The lines you should transcribe are those from the one containing "Tous droits réservés." to the end of the listing below, exactly, with pictures left out.
******************************
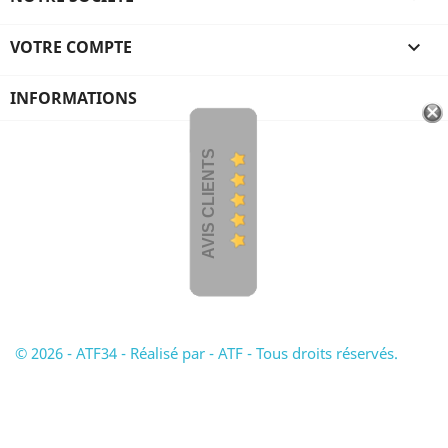
VOTRE COMPTE

INFORMATIONS
AVIS CLIENTS
© 2026 - ATF34 - Réalisé par - ATF - Tous droits réservés.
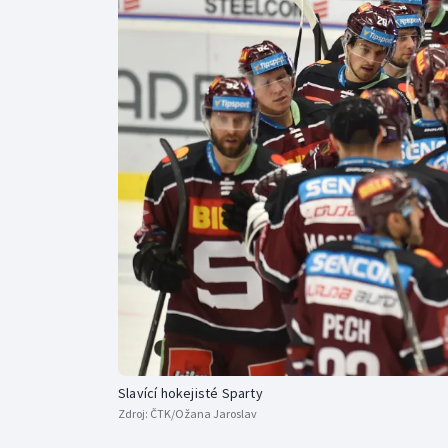
Curling
Dostihy
Florbal
Futsal
Golf
Gymnastika
Slavící hokejisté Sparty
Zdroj:
ČTK/Ožana Jaroslav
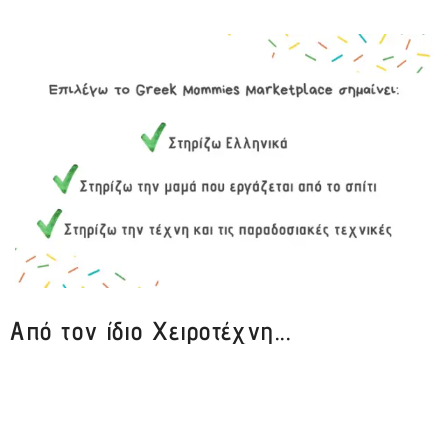
Από τον ίδιο Χειροτέχνη...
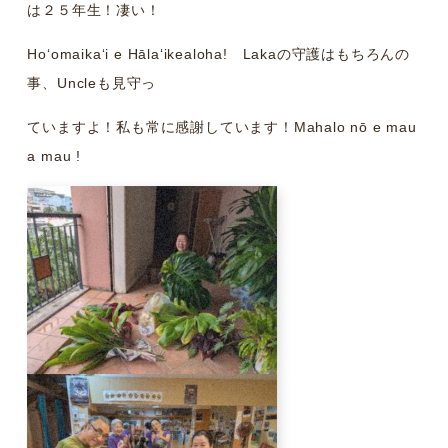
は２５年生！凄い！
Hoʻomaikaʻi e Hālaʻikealoha! Lakaの守護はもちろんの
事、Uncleも見守っ
ていますよ！私も常に感謝しています！Mahalo nō e mau
a mau !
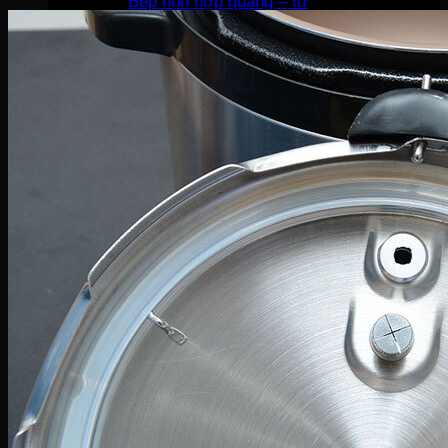
Bếp hỗn hợp quang – từ
Sinh tố-Ép-Trộn
Máy xay sinh tố
Máy ép hoa quả
Máy làm sữa đậu nành
Máy làm sữa chua
Máy pha cafe
Máy vắt cam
******************************
RESPONSE:
© 2026 - ATF34 - Réalisé par - ATF - Tous droits réservés.
Curling
Dostihy
Florbal
Futsal
Golf
Gymnastika
Slavící hokejisté Sparty
Zdroj:
ČTK/Ožana Jaroslav
Από τον ίδιο Χειροτέχνη...
は２５年生！凄い！
Hoʻomaikaʻi e Hālaʻikealoha! Lakaの守護はもちろんの
事、Uncleも見守っ
ていますよ！私も常に感謝しています！Mahalo nō e mau
a mau !
Bếp hỗn hợp quang – từ
Sinh tố-Ép-Trộn
Máy xay sinh tố
Máy ép hoa quả
Máy làm sữa đậu nành
Máy làm sữa chua
Máy pha cafe
Máy vắt cam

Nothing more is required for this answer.